Some companies are working to give us choices in the marketplace. Some companies work very hard to limit our choices.
Google works to give me choices through innovation and by empowering businesses that surround it in the marketplace. (Android phones for instance, are available from a number of vendors, and on a number of cell phone carriers' platforms.)
Apple endeavors to limit my choices. (The iPhone will at soon be available at last, on more than one cell network, but is still available from only one vendor. And of course, some of us are having a hard time believing Steve Jobs' claim that Flash is unfit for the iPad.)
Hulu and TiVo work to give me choices. (The ability to select programming according to my wishes and schedules is no longer revolutionary, it's what I demand.) Comcast and Viacom endeavor to limit my choices.
Memo to the marketplace: If you actively engage in an effort to restrict the number of choices in the marketplace, we will see who you are and you will fail. Players who work to innovate and compete in the marketplace by innovating and standing for excellence will be the winners.

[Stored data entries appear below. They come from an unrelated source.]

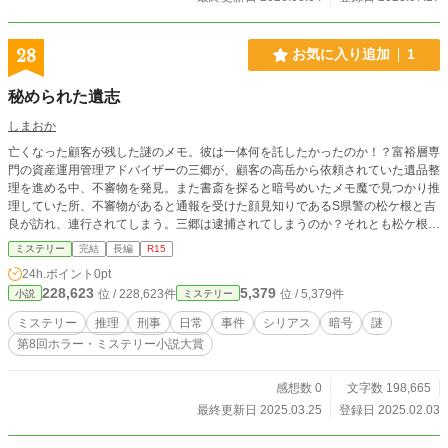
28
お気に入り追加
1
秘められた遺志
しまおか
亡くなった顧客が残した謎のメモ。彼は一体何を託したかったのか！？富裕層専
門の資産運用管理アドバイザーの三郷が、顧客の高岳から依頼されていた遺品整
理を進める中、不審物を発見。また書斎を探ると暗号めいたメモ魔で見つかり推
理していた所、不審物があると通報を受けた顔見知りであるS県警の松ケ根と吉
良が訪れ、連行されてしまう。三郷は逮捕されてしまうのか？それとも松ケ根達
が問題の真相を無事暴くことができるのか！？
ミステリー
完結
長編
R15
24h.ポイント
0pt
228,623
5,379
位 / 228,623件
位 / 5,379件
小説
ミステリー
ミステリー
推理
刑事
日常
事件
シリアス
暗号
謎
第8回ホラー・ミステリー小説大賞
感想数 0
文字数 198,665
最終更新日 2025.03.25
登録日 2025.02.03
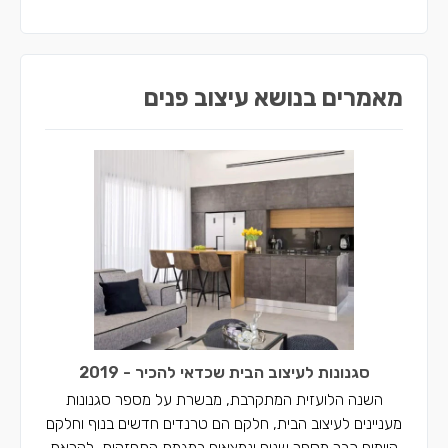
מאמרים בנושא עיצוב פנים
סגנונות לעיצוב הבית שכדאי להכיר - 2019
השנה הלועזית המתקרבת, מבשרת על מספר סגנונות
מעניינים לעיצוב הבית, חלקם הם טרנדים חדשים בנוף וחלקם
קיימים כבר מספר שנים ונמצאים במגמת התחזקות, לקראת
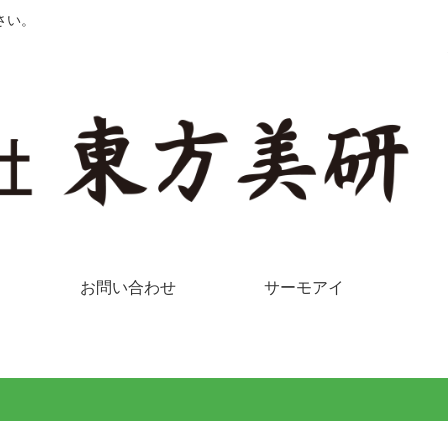
さい。
お問い合わせ
サーモアイ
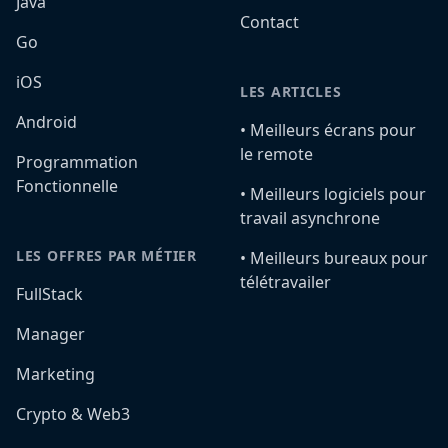
Java
Contact
Go
iOS
LES ARTICLES
Android
•️ Meilleurs écrans pour
le remote
Programmation
Fonctionnelle
•️ Meilleurs logiciels pour
travail asynchrone
LES OFFRES PAR MÉTIER
•️ Meilleurs bureaux pour
télétravailer
FullStack
Manager
Marketing
Crypto & Web3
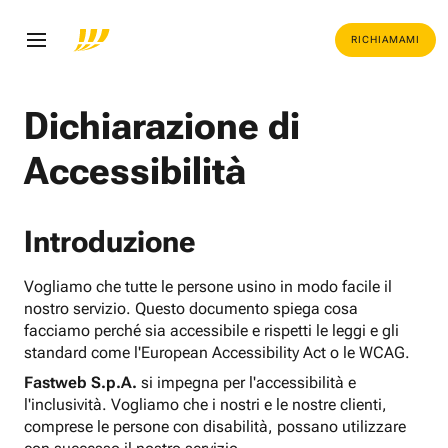
RICHIAMAMI
Dichiarazione di
Accessibilità
Introduzione
Vogliamo che tutte le persone usino in modo facile il
nostro servizio. Questo documento spiega cosa
facciamo perché sia accessibile e rispetti le leggi e gli
standard come l'European Accessibility Act o le WCAG.
Fastweb S.p.A.
si impegna per l'accessibilità e
l'inclusività. Vogliamo che i nostri e le nostre clienti,
comprese le persone con disabilità, possano utilizzare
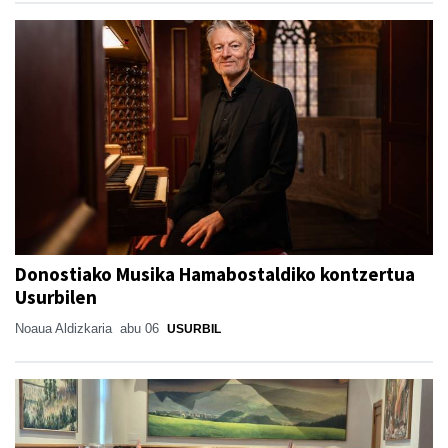
Donostiako Musika Hamabostaldiko kontzertua
Usurbilen
Noaua Aldizkaria
abu 06
USURBIL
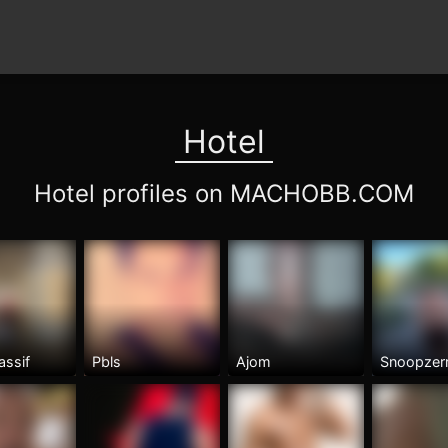
Hotel
Hotel profiles on MACHOBB.COM
assif
Pbls
Ajom
Snoopzer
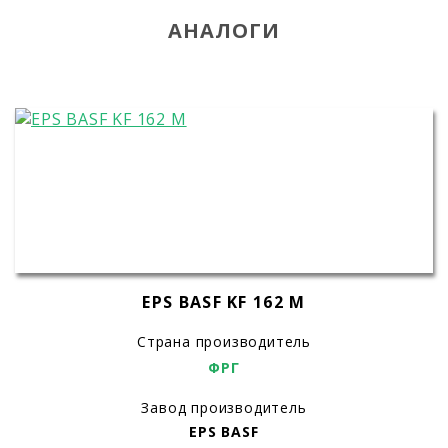
АНАЛОГИ
EPS BASF KF 162 M
Страна производитель
ФРГ
Завод производитель
EPS BASF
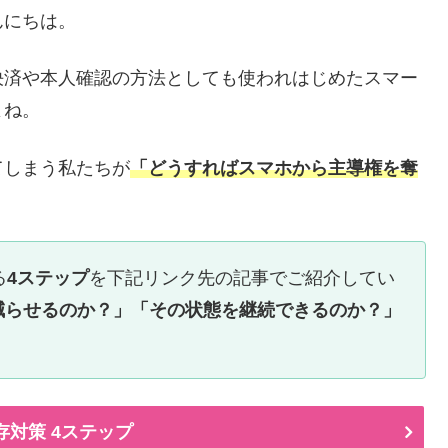
んにちは。
決済や本人確認の方法としても使われはじめたスマー
よね。
てしまう私たちが
「どうすればスマホから主導権を奪
る
4ステップ
を下記リンク先の記事でご紹介してい
減らせるのか？」「その状態を継続できるのか？」
存対策 4ステップ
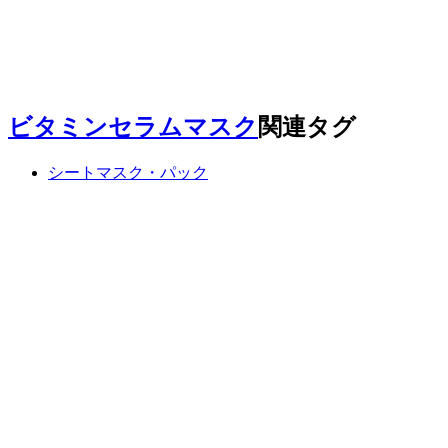
ビタミンセラムマスク
関連タグ
シートマスク・パック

Now what brings this one for me? It's this little vignette in the ongoing battle between Viacom and YouTube. If this claim can be substantiated, it is clearly the dying screeches of a brobdingnagian corporate beast headed for extinction. Even if the claim is fallacious, that is what you're hearing given the expectation that 1 in 8 American households will stop paying for cable or satellite in the coming year.
The writing is on the wall. If you are interested in giving us what we want, you'll thrive. If you're committed to shoving it down our throats and will work to defend that position, you're headed for the tar pits.
So anyone want a cable converter box? You can find mine on freecycle.org.